Consignes à suivre>
A - Modifiez le récit sur la Casamance en le reproduisant depuis « Une fois dans » jusqu'à « dans la salle. », et remplacez « hôtel » par « auberge ».
B - Rédigez la suite du récit sur le séjour en Casamance, à partir de sa dernière phrase.

Extrait à lire>
☆ ☆ ☆

Une fois dans la capitale régionale de la Casamance, je m’annonce à mon contact. Coup de théâtre. Celui-ci me dit qu’il vient de quitter la ville pour une urgence. « Ne craignez rien. Quelqu’un vous appellera d’ici demain matin », tente-t-il de me convaincre. A 19 heures, mon téléphone sonne et Diatta le Lion m’annonce qu’il est à la réception de mon hôtel. Nous échangeons plus d’une heure cette nuit-là. L’homme se met à ma disposition le lendemain pour me faire visiter la ville. Il m’amène même au lieu où se tenaient les assises du Mfdc version Jean-Marie Biagui. Seulement, il n’entre pas dans salle. « Tous ceux qui sont assis à l’entrée sont des policiers. Ils repèrent les participants et peuvent arrêter ceux qu’ils soupçonnent d’appartenir au vrai Mfdc », m’explique Diatta, avant de me laisser entrer dans la salle.

☆ ☆ ☆

Enregistrements extraits>
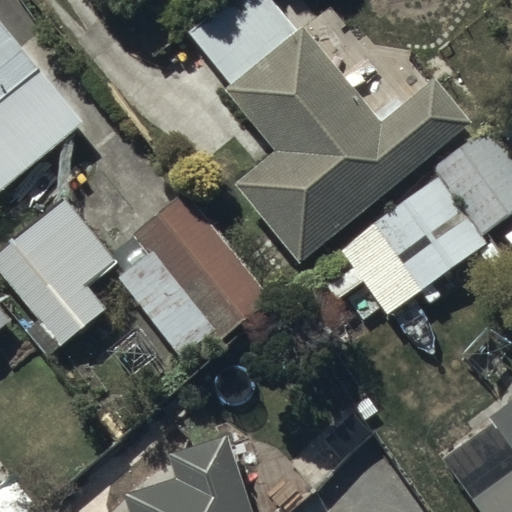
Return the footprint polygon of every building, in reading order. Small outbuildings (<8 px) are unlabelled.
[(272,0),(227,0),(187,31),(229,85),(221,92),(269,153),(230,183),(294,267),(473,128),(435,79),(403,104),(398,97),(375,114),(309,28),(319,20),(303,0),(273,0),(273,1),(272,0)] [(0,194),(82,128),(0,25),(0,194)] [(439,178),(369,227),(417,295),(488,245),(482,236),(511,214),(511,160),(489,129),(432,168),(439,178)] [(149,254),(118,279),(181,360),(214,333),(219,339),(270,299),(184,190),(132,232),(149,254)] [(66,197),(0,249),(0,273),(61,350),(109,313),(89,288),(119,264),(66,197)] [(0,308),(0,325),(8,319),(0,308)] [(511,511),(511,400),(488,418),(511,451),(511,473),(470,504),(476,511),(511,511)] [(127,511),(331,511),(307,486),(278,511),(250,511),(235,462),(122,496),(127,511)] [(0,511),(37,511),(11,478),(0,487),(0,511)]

☆ ☆ ☆

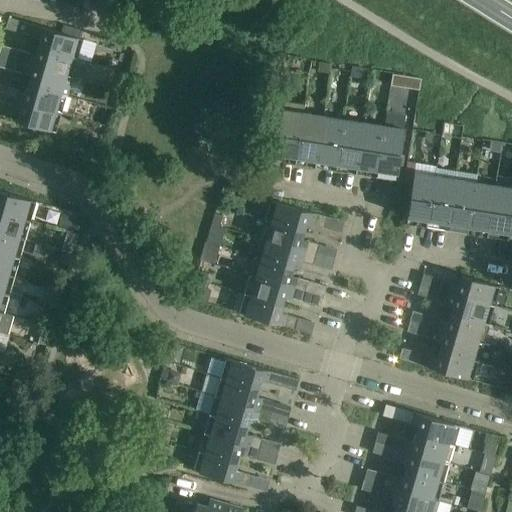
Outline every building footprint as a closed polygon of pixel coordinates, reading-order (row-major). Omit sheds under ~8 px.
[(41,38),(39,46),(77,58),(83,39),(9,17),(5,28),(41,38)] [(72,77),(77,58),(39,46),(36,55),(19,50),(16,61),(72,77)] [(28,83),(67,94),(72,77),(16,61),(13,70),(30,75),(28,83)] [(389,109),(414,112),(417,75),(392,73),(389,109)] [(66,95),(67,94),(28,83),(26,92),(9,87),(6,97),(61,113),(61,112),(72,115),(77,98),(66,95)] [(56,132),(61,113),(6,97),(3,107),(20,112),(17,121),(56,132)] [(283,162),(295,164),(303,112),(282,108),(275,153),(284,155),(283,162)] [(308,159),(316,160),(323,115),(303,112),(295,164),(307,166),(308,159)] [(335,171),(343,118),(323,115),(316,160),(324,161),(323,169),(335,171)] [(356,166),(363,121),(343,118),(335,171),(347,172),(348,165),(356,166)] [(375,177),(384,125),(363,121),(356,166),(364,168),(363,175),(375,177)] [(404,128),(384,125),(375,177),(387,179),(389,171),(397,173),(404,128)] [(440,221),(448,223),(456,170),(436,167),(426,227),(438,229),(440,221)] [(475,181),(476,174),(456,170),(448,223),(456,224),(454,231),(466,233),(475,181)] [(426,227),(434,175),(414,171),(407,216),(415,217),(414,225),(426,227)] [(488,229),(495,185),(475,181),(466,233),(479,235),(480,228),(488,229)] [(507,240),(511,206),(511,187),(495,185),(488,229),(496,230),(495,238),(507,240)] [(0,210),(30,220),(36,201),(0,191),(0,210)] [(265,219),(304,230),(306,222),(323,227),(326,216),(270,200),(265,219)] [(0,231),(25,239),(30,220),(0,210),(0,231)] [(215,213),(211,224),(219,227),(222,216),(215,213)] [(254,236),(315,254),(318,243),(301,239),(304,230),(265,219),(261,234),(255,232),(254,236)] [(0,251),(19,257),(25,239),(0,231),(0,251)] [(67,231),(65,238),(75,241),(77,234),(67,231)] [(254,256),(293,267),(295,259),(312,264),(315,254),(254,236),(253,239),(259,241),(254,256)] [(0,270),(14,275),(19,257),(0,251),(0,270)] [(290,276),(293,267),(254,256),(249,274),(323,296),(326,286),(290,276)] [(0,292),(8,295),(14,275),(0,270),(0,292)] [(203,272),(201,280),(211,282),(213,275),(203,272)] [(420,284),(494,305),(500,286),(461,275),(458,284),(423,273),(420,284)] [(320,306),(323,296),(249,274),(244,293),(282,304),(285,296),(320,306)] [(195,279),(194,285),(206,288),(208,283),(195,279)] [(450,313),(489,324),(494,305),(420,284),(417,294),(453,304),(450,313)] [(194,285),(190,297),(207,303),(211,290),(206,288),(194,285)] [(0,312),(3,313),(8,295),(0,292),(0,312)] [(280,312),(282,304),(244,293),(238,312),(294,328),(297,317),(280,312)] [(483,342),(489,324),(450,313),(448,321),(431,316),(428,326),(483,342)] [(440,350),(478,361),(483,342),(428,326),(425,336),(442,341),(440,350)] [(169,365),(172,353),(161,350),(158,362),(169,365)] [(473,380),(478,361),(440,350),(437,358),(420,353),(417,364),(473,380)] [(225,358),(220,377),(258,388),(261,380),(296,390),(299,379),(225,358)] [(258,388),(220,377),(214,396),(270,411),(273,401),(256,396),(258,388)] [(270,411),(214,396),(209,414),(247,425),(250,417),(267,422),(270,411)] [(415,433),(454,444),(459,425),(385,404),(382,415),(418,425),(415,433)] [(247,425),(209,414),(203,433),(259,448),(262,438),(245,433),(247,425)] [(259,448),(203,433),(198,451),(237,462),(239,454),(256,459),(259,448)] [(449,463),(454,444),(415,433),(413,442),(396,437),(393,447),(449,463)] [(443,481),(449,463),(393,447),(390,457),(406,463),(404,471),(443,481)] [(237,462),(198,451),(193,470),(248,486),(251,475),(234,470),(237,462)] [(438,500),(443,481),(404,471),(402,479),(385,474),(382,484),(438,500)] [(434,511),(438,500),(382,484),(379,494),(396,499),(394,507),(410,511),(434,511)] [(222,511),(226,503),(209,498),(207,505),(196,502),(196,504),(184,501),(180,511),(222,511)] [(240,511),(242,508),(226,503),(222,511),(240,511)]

☆ ☆ ☆

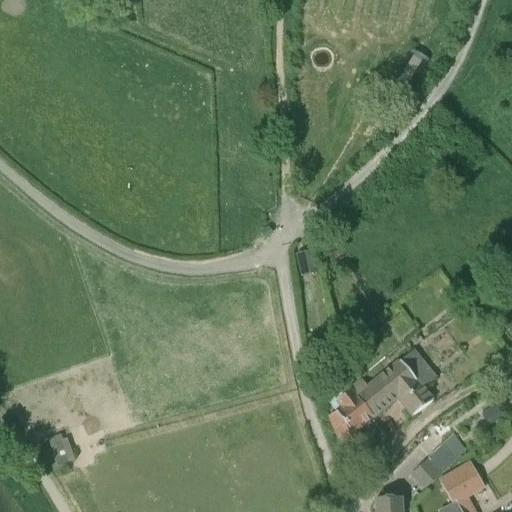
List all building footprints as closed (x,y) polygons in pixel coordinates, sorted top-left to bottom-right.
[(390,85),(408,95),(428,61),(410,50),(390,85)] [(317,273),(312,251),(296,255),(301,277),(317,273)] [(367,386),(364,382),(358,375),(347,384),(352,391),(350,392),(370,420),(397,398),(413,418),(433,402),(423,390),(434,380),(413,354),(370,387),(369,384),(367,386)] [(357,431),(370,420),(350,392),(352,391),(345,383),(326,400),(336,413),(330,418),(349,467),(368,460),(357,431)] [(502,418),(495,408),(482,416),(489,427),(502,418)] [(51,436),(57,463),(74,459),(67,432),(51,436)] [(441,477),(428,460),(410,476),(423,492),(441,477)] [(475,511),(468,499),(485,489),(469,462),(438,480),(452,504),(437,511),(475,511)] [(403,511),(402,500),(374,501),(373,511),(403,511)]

☆ ☆ ☆

Réponses fournies>
A -
Une fois dans la capitale régionale de la Casamance, je m’annonce à mon contact. Coup de théâtre. Celui-ci me dit qu’il vient de quitter la ville pour une urgence. « Ne craignez rien. Quelqu’un vous appellera d’ici demain matin », tente-t-il de me convaincre. A 19 heures, mon téléphone sonne et Diatta le Lion m’annonce qu’il est à la réception de mon auberge. Nous échangeons plus d’une heure cette nuit-là. L’homme se met à ma disposition le lendemain pour me faire visiter la ville. Il m’amène même au lieu où se tenaient les assises du Mfdc version Jean-Marie Biagui. Seulement, il n’entre pas dans salle. « Tous ceux qui sont assis à l’entrée sont des policiers. Ils repèrent les participants et peuvent arrêter ceux qu’ils soupçonnent d’appartenir au vrai Mfdc », m’explique Diatta, avant de me laisser entrer dans la salle.

B -
Pour mon retour, le lundi 19 décembre, Diatta me conseille la route nationale 5 qui sort par Douloulou et Banjul (Gambie). « Tu dois sortir de Ziguinchor très tôt. Si le premier véhicule ne quitte pas la gare avant 9 heures, il faut emprunter n’importe quelle autre voiture pour quitter les lieux. Quelque chose est en préparation. Je ne sais pas les dernières décisions », dit-il. Sur le chemin du retour, effectivement, la nervosité se lit sur le visage des militaires sur l’axe Ziguinchor-Douloulou (frontière avec la Gambie du côté ouest). Des chars sont même garés dans le village de Kawané.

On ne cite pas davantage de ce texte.